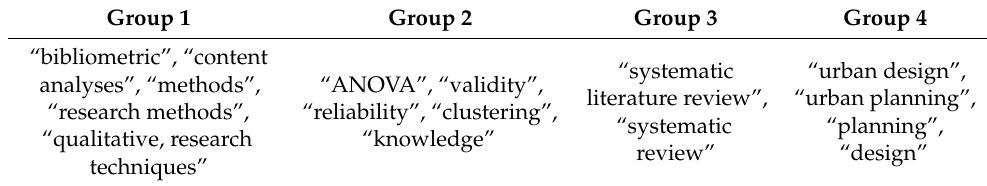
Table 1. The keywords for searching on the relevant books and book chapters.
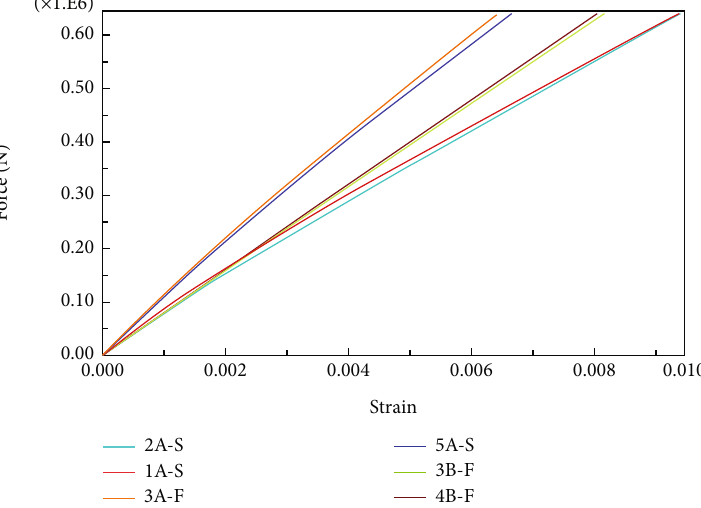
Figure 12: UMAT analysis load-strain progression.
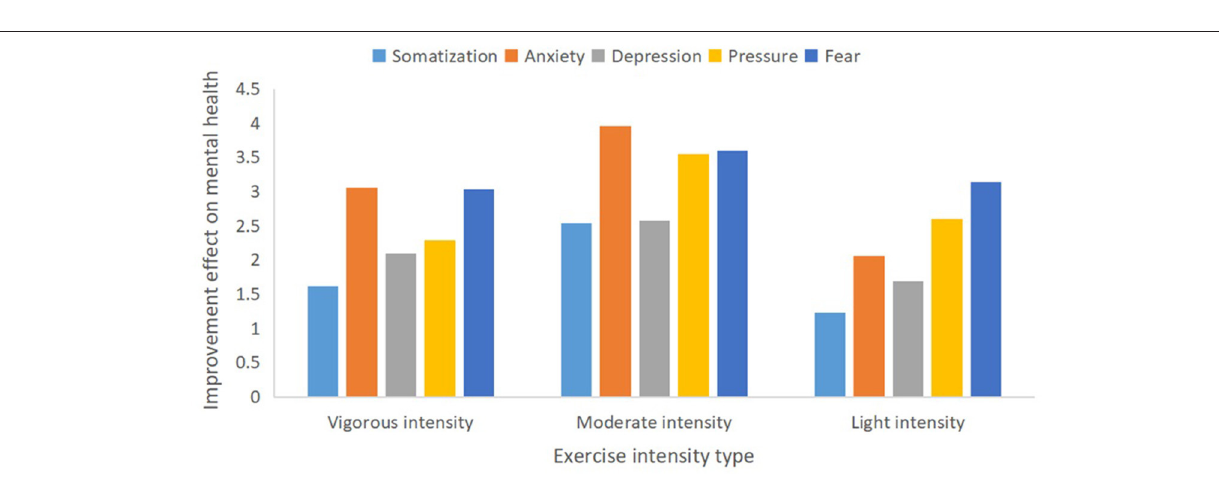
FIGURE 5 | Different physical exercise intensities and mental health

□ □ □ □

■ TASK PROMPT: A faithful copy of the data above is wanted, with every image left out.

■ TASK RESPONSE:
Table 1. The keywords for searching on the relevant books and book chapters.
Figure 12: UMAT analysis load-strain progression.
FIGURE 5 | Different physical exercise intensities and mental health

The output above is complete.